Genetec recently announced results from a global survey that indicates cybersecurity remains a top concern for physical security professionals going into 2023. 

The report revealed that almost half (49%) of the organizations surveyed have implemented an improved cybersecurity strategy during 2022, and more than a third of all respondents (36%) expect to invest in cybersecurity-related tools to improve their physical security environment in the next 12 months. 

When asked about the challenges faced when managing employee and visitor safety, more than 1 in 2 of the organizations selected cybersecurity as their main challenge. This was particularly evident for organizations with more than 100,000 employees, with 62.3% of them indicating that cybersecurity was their top challenge, compared to 52.1% for companies with under 100,000 employees. 

Of the many capabilities related to cybersecurity and data protection deployed by physical security teams in the past year, cyber-hardening of physical security hardware and access control management were the most popular, with 40% of respondents implementing new measures targeting those capabilities. 

Integrators Role in Ecosystem of Partners

With so many network-based devices now central to physical security solutions,  physical security itself is a part of cybersecurity, Genetec’s Matthew Fabian, national director of sales engineering, explained to SDM. This means security integrators are now an integral part of an organization’s cyber well-being.    

“If you look at things like PCI compliance and ISO certification, they all have a physical security component, whether it’s having video verification on doors, logs for access control, and things like that,” Fabian said. “There are a lot more IoT sensors and devices that are becoming part of the physical security network, such as video cameras, doors, gunshot detectors, temperature sensors. All those devices are collecting data in a physical security environment.” 

And while all that data is being correlated and analyzed to improve operational efficiencies and business intelligence, with the increase of all those network-attached devices comes a much larger attack vector for systems integrators. For integrators, earning the trust of vendor partners and end customers is vital to promoting  trust throughout the supply chain. 

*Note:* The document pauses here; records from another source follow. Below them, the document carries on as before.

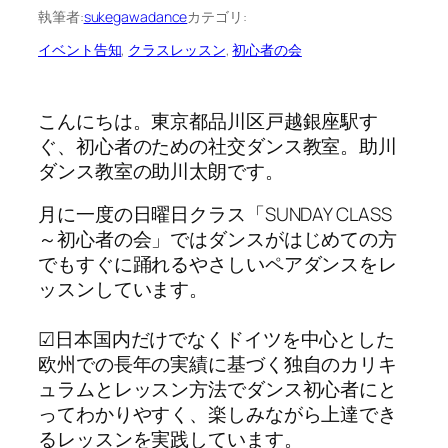
執筆者:
sukegawadance
カテゴリ:
イベント告知
, 
クラスレッスン
, 
初心者の会
こんにちは。東京都品川区戸越銀座駅す
ぐ、初心者のための社交ダンス教室。助川
ダンス教室の助川太朗です。
月に一度の日曜日クラス「SUNDAY CLASS
～初心者の会」ではダンスがはじめての方
でもすぐに踊れるやさしいペアダンスをレ
ッスンしています。
☑日本国内だけでなくドイツを中心とした
欧州での長年の実績に基づく独自のカリキ
ュラムとレッスン方法でダンス初心者にと
ってわかりやすく、楽しみながら上達でき
るレッスンを実践しています。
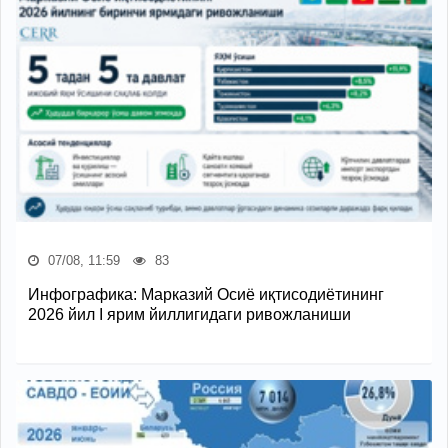
07/08, 11:59
83
Инфографика: Марказий Осиё иқтисодиётининг
2026 йил I ярим йиллигидаги ривожланиши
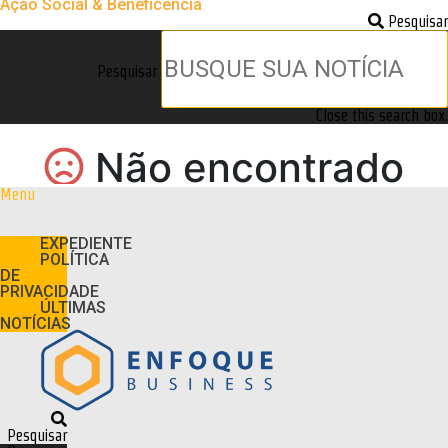
Ação Social & Beneficência
Pesquisar
Pesquisar
Close this search box.
Menu
EXPEDIENTE
POLÍTICA
DE
PRIVACIDADE
ÚLTIMAS
NOTÍCIAS
Pesquisar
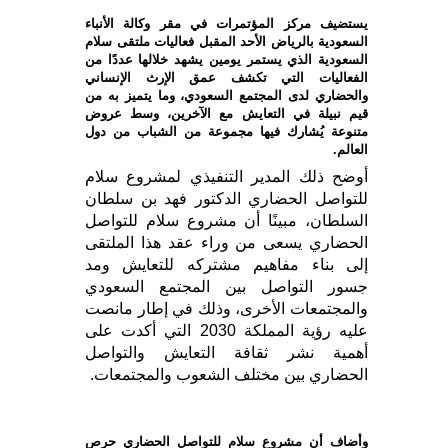
يستضيف مركز المؤتمرات في مقر وكالة الأنباء
السعودية بالرياض الأحد المقبل فعاليات ملتقى سلام
السعودية الذي يستمر يومين يشهد خلالها عددًا من
الفعاليات التي تكشف عمق الإرث الإنساني
والحضاري لدى المجتمع السعودي، وما يتميز به من
قيم نبيلة في التعايش مع الآخرين، وسط عروض
متنوعة يُشارك فيها مجموعة من الشباب من دول
العالم.
أوضح ذلك المدير التنفيذي لمشروع سلام
للتواصل الحضاري الدكتور فهد بن سلطان
السلطان، مبينًا أن مشروع سلام للتواصل
الحضاري يسعى من وراء عقد هذا الملتقى
إلى بناء مفاهيم مشتركه للتعايش ومد
جسور التواصل بين المجتمع السعودي
والمجتمعات الأخرى، وذلك في إطار مانصت
عليه رؤية المملكة 2030 التي أكدت على
أهمية نشر ثقافة التعايش والتواصل
الحضاري بين مختلف الشعوب والمجتمعات.
وأضاف أن مشروع سلام للتواصل الحضاري حرص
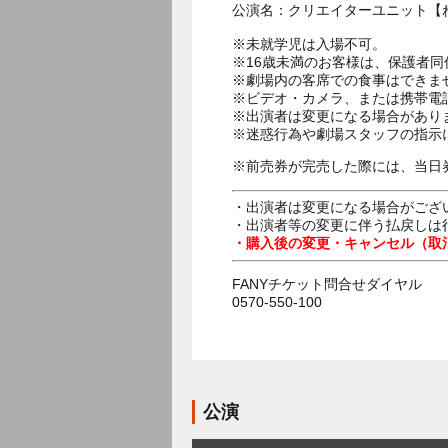
公演名：クリエイターユニット【
※未就学児は入場不可。
※16歳未満のお客様は、保護者同
※劇場内の客席での食事はできま
※ビデオ・カメラ、または携帯電
※出演者は変更になる場合があり
※迷惑行為や劇場スタッフの指示
※前売券が完売した際には、当日
・出演者は変更になる場合がござ
・出演者等の変更に伴う払戻しは
・購入後の変更・キャンセル（取
FANYチケット問合せダイヤル
0570-550-100
公演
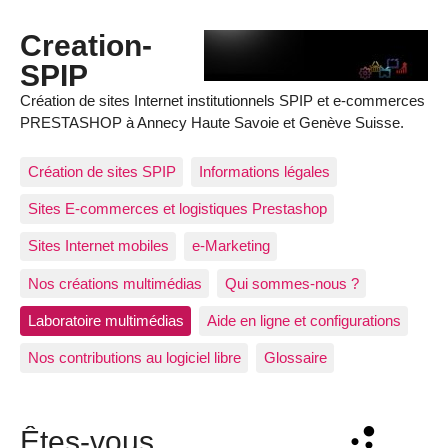
Creation-
SPIP
Création de sites Internet institutionnels SPIP et e-commerces
PRESTASHOP à Annecy Haute Savoie et Genève Suisse.
Création de sites SPIP
Informations légales
Sites E-commerces et logistiques Prestashop
Sites Internet mobiles
e-Marketing
Nos créations multimédias
Qui sommes-nous ?
Laboratoire multimédias
Aide en ligne et configurations
Nos contributions au logiciel libre
Glossaire
Êtes-vous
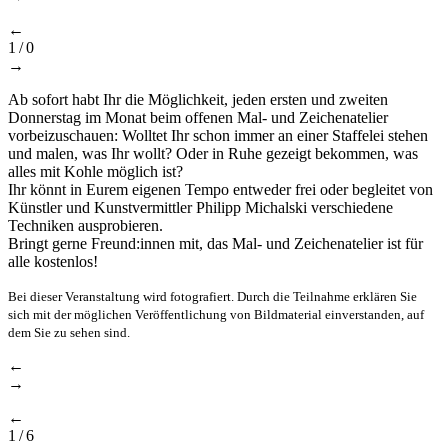
←
1
/
0
→
Ab sofort habt Ihr die Möglichkeit, jeden ersten und zweiten
Donnerstag im Monat beim offenen Mal- und Zeichenatelier
vorbeizuschauen: Wolltet Ihr schon immer an einer Staffelei stehen
und malen, was Ihr wollt? Oder in Ruhe gezeigt bekommen, was
alles mit Kohle möglich ist?
Ihr könnt in Eurem eigenen Tempo entweder frei oder begleitet von
Künstler und Kunstvermittler Philipp Michalski verschiedene
Techniken ausprobieren.
Bringt gerne Freund:innen mit, das Mal- und Zeichenatelier ist für
alle kostenlos!
Bei dieser Veranstaltung wird fotografiert. Durch die Teilnahme erklären Sie
sich mit der möglichen Veröffentlichung von Bildmaterial einverstanden, auf
dem Sie zu sehen sind.
←
→
←
1
/
6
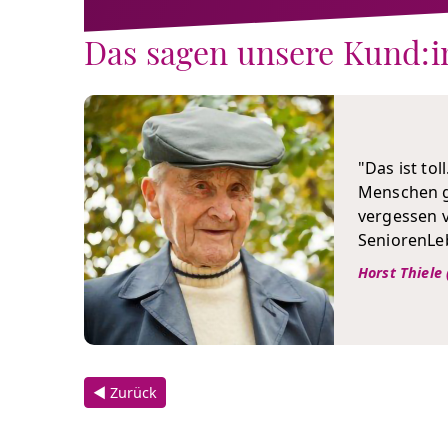
Das sagen unsere Kund:
"Das ist tol
Menschen gi
vergessen v
SeniorenLeb
Horst Thiele 
◀ Zurück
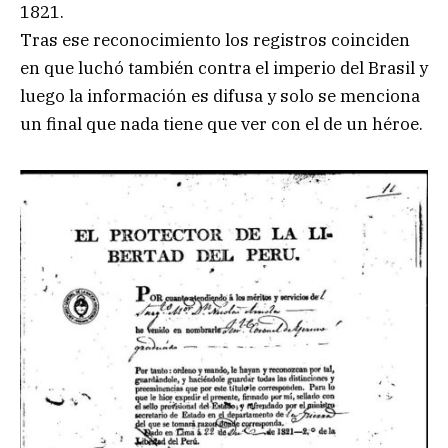
1821.
Tras ese reconocimiento los registros coinciden
en que luchó también contra el imperio del Brasil y
luego la información es difusa y solo se menciona
un final que nada tiene que ver con el de un héroe.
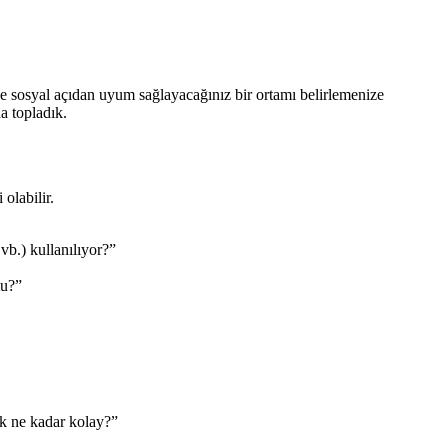
de sosyal açıdan uyum sağlayacağınız bir ortamı belirlemenize
a topladık.
 olabilir.
vb.) kullanılıyor?”
mu?”
ak ne kadar kolay?”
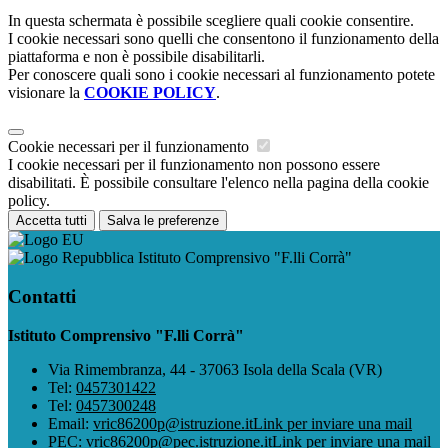
In questa schermata è possibile scegliere quali cookie consentire.
I cookie necessari sono quelli che consentono il funzionamento della
piattaforma e non è possibile disabilitarli.
Per conoscere quali sono i cookie necessari al funzionamento potete
visionare la
COOKIE POLICY
.
Cookie necessari per il funzionamento
I cookie necessari per il funzionamento non possono essere
disabilitati. È possibile consultare l'elenco nella pagina della cookie
policy.
Accetta tutti
Salva le preferenze
Istituto Comprensivo "F.lli Corrà"
Contatti
Istituto Comprensivo "F.lli Corrà"
Via Rimembranza, 44 - 37063 Isola della Scala (VR)
Tel:
0457301422
Tel:
0457300248
Email:
vric86200p@istruzione.it
Link per inviare una mail
PEC:
vric86200p@pec.istruzione.it
Link per inviare una mail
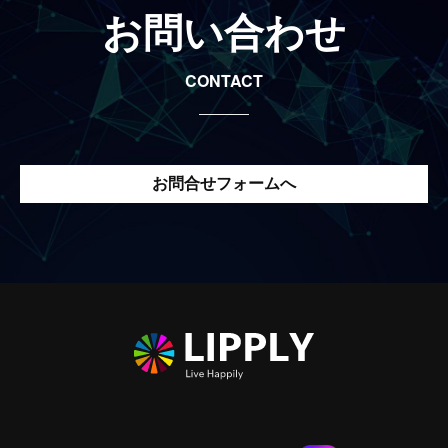
お問い合わせ
CONTACT
お問合せフォームへ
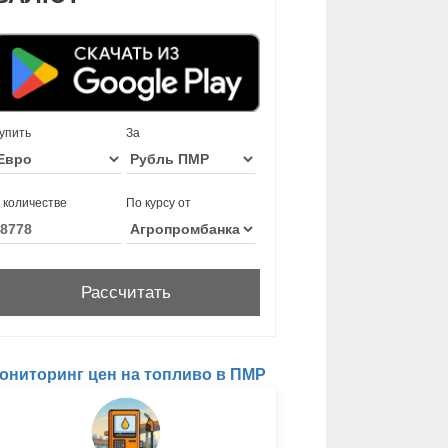
упить
За
 количестве
По курсу от
ониторинг цен на топливо в ПМР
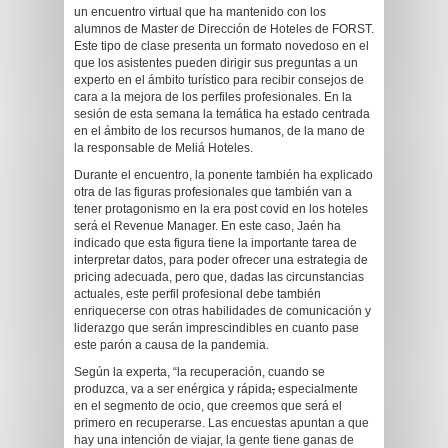
un encuentro virtual que ha mantenido con los
alumnos de Master de Dirección de Hoteles de FORST.
Este tipo de clase presenta un formato novedoso en el
que los asistentes pueden dirigir sus preguntas a un
experto en el ámbito turístico para recibir consejos de
cara a la mejora de los perfiles profesionales. En la
sesión de esta semana la temática ha estado centrada
en el ámbito de los recursos humanos, de la mano de
la responsable de Meliá Hoteles.
Durante el encuentro, la ponente también ha explicado
otra de las figuras profesionales que también van a
tener protagonismo en la era post covid en los hoteles
será el Revenue Manager. En este caso, Jaén ha
indicado que esta figura tiene la importante tarea de
interpretar datos, para poder ofrecer una estrategia de
pricing adecuada, pero que, dadas las circunstancias
actuales, este perfil profesional debe también
enriquecerse con otras habilidades de comunicación y
liderazgo que serán imprescindibles en cuanto pase
este parón a causa de la pandemia.
Según la experta, “la recuperación, cuando se
produzca, va a ser enérgica y rápida
,
especialmente
en el segmento de ocio, que creemos que será el
primero en recuperarse. Las encuestas apuntan a que
hay una intención de viajar, la gente tiene ganas de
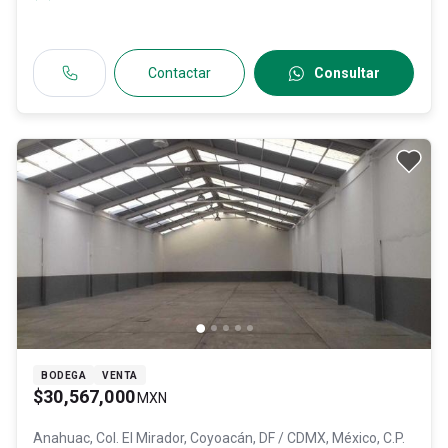
Contactar
Consultar
BODEGA
VENTA
$30,567,000
MXN
Anahuac, Col. El Mirador,
Coyoacán
, DF / CDMX
, México
, C.P.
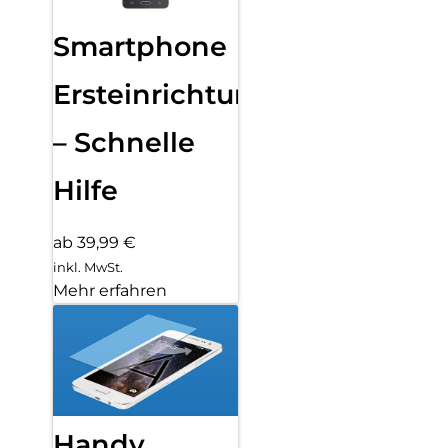
Smartphone
Ersteinrichtung
– Schnelle
Hilfe
ab 39,99 €
inkl. MwSt.
Mehr erfahren
Handy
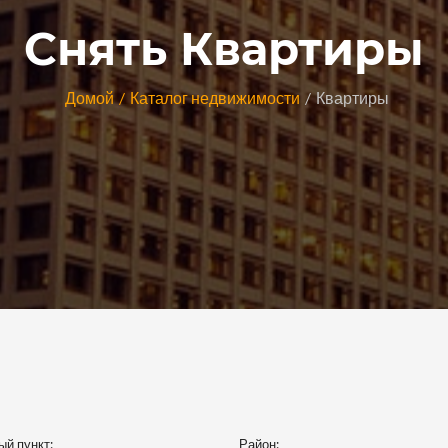
Снять Квартиры
Домой
Каталог недвижимости
Квартиры
й пункт:
Район:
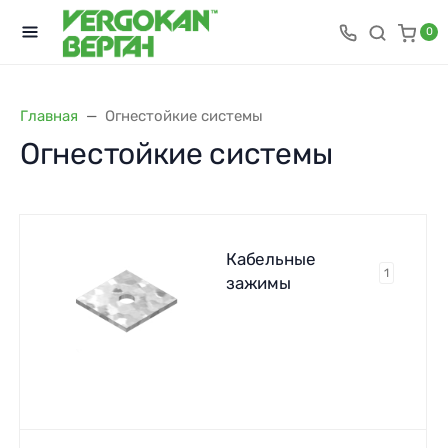
0
Главная
Огнестойкие системы
Огнестойкие системы
Кабельные
1
зажимы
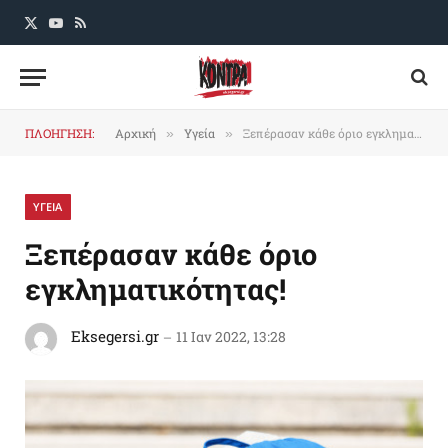
X
YouTube
RSS
(Twitter)
ΠΛΟΗΓΗΣΗ:
Αρχική
Υγεία
Ξεπέρασαν κάθε όριο εγκληματικότητας!
»
»
ΥΓΕΙΑ
Ξεπέρασαν κάθε όριο
εγκληματικότητας!
Eksegersi.gr
11 Ιαν 2022, 13:28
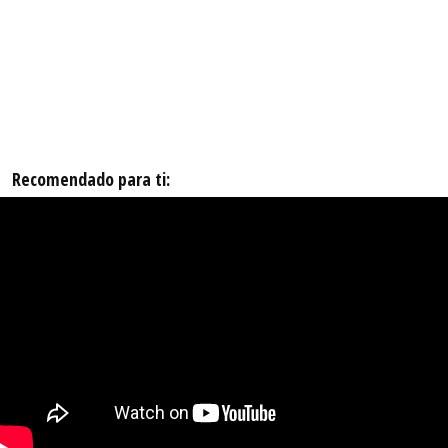
Recomendado para ti:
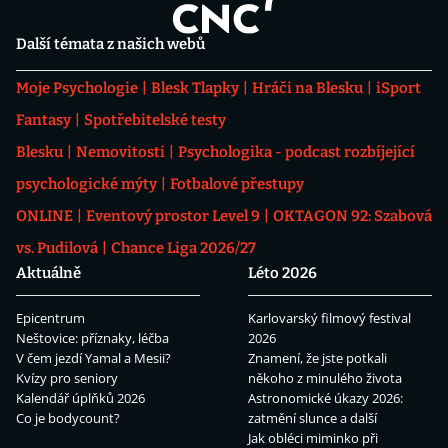
Další témata z našich webů
Moje Psychologie
Blesk Tlapky
Hráči na Blesku
iSport
Fantasy
Spotřebitelské testy
Blesku
Nemovitosti
Psychologika - podcast rozbíjející
psychologické mýty
Fotbalové přestupy
ONLINE
Eventový prostor Level 9
OKTAGON 92: Szabová
vs. Pudilová
Chance Liga 2026/27
Aktuálně
Léto 2026
Epicentrum
Karlovarský filmový festival
Neštovice: příznaky, léčba
2026
V čem jezdí Yamal a Mesii?
Znamení, že jste potkali
Kvízy pro seniory
někoho z minulého života
Kalendář úplňků 2026
Astronomické úkazy 2026:
Co je bodycount?
zatmění slunce a další
Jak obléci miminko při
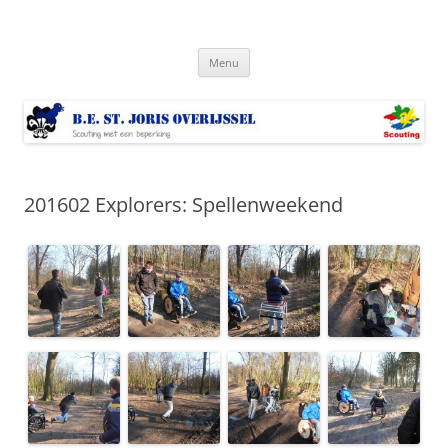
Ga
naar
Bestjoris Overijssel
de
Scouting met een lichamelijke beperking
inhoud
Menu
201602 Explorers: Spellenweekend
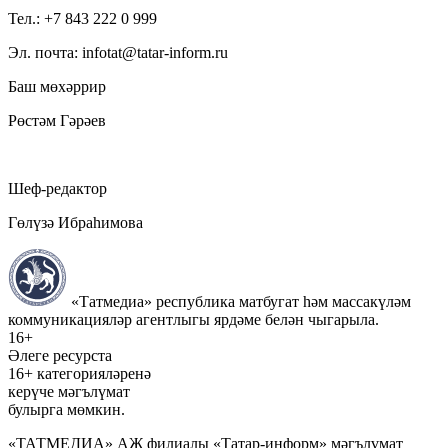
Тел.: +7 843 222 0 999
Эл. почта: infotat@tatar-inform.ru
Баш мөхәррир
Рөстәм Гәрәев
Шеф-редактор
Гөлүзә Ибраһимова
«Татмедиа» республика матбугат һәм массакүләм
коммуникацияләр агентлыгы ярдәме белән чыгарыла.
16+
Әлеге ресурста
16+ категорияләренә
керүче мәгълүмат
булырга мөмкин.
«ТАТМЕДИА» АҖ филиалы «Татар-информ» мәгълүмат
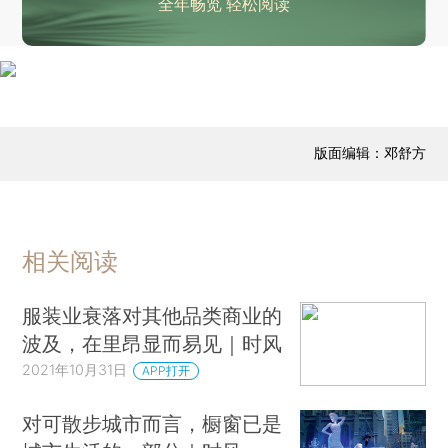
全年畅览 轻松阅读
版面编辑：邓舒方
相关阅读
服装业衰落对其他品类商业的
波及，在里昂显而易见｜时风
2021年10月31日
APP打开
对可散步城市而言，橱窗已是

“We are very selective about our technology partners and who we work with,” Fabian said. “Internally, we have many certifications that we spend a lot of time cultivating — the ISO 27001 framework, for example, UL and others. We want our channel partners to understand that we’re going through this process. We want to make sure internally that we’re protecting our customers’ information and our customers’ data. And that the people that we work with, our ecosystem of partners, also go through this process where we’re vetting them and making sure that we’re working with trusted partners.” 

A big part of building and maintaining that trust is transparency, Fabian said. Genetec operates a Trust Center, for example, where the company posts cyber threat advisories. “We're very forthcoming with our customers. We try and get that threat information out as soon as possible,” Fabian said. “Those are the components of building trust with your channel partners, as well as your manufacturers.” 

Genetec has embedded a variety tools in its Security Center platform that allow integrators and end users to keep abreast of cybersecurity risks, as well help maintain cyber resiliency. Among them, the Genetec Update Service (GUS) alerts users to new product updates, allowing them to automatically download or install on their own schedule. Another, the Security Score widget is billed as a dynamic hardening tool that checks the security of a system in real-time. It lays out guidelines and then monitors whether the different elements of the system comply. 

“Look at some of the high profile breaches that have occurred, whether it’s Equifax or Experian, it is mostly social engineering, poor password hygiene or unpatched software,” Fabian said. “We want to provide those tools to our partners, and ultimately to our end users, that identify and recommend firmware upgrades and software updates. And   how to harden and instructions on how to do it.” 

Genetec surveyed physical security professionals from Aug. 25 to Sept. 21. Following a review of submissions, 3,711 respondents were included in the sample for analysis. The company’s full “State of Physical Security” report will be issued in December.